◆ **PROBLEM DETAILS**:
Every line below that holds "down" must be copied.

Stored data:
┄┄┄┄┄┄┄┄┄┄

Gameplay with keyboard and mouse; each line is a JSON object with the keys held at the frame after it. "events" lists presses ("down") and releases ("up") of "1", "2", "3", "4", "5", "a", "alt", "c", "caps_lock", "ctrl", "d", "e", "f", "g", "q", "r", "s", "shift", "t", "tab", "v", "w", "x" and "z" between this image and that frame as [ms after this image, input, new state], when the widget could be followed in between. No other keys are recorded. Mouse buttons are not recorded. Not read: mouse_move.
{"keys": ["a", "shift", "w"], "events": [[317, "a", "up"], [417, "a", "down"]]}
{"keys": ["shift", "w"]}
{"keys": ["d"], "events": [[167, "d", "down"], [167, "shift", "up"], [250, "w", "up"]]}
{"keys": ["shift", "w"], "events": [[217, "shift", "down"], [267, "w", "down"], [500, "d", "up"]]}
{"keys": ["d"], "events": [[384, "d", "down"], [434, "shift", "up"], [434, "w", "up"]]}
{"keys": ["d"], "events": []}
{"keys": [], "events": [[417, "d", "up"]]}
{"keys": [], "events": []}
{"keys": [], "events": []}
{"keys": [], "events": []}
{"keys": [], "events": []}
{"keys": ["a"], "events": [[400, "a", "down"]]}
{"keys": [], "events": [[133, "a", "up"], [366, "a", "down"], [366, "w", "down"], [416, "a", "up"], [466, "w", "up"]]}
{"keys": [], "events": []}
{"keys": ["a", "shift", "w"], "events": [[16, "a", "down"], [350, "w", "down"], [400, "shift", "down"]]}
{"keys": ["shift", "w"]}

┄┄┄┄┄┄┄┄┄┄

◆ **RESULT OF THE TASK**:
Gameplay with keyboard and mouse; each line is a JSON object with the keys held at the frame after it. "events" lists presses ("down") and releases ("up") of "1", "2", "3", "4", "5", "a", "alt", "c", "caps_lock", "ctrl", "d", "e", "f", "g", "q", "r", "s", "shift", "t", "tab", "v", "w", "x" and "z" between this image and that frame as [ms after this image, input, new state], when the widget could be followed in between. No other keys are recorded. Mouse buttons are not recorded. Not read: mouse_move.
{"keys": ["a", "shift", "w"], "events": [[317, "a", "up"], [417, "a", "down"]]}
{"keys": ["d"], "events": [[167, "d", "down"], [167, "shift", "up"], [250, "w", "up"]]}
{"keys": ["shift", "w"], "events": [[217, "shift", "down"], [267, "w", "down"], [500, "d", "up"]]}
{"keys": ["d"], "events": [[384, "d", "down"], [434, "shift", "up"], [434, "w", "up"]]}
{"keys": ["a"], "events": [[400, "a", "down"]]}
{"keys": [], "events": [[133, "a", "up"], [366, "a", "down"], [366, "w", "down"], [416, "a", "up"], [466, "w", "up"]]}
{"keys": ["a", "shift", "w"], "events": [[16, "a", "down"], [350, "w", "down"], [400, "shift", "down"]]}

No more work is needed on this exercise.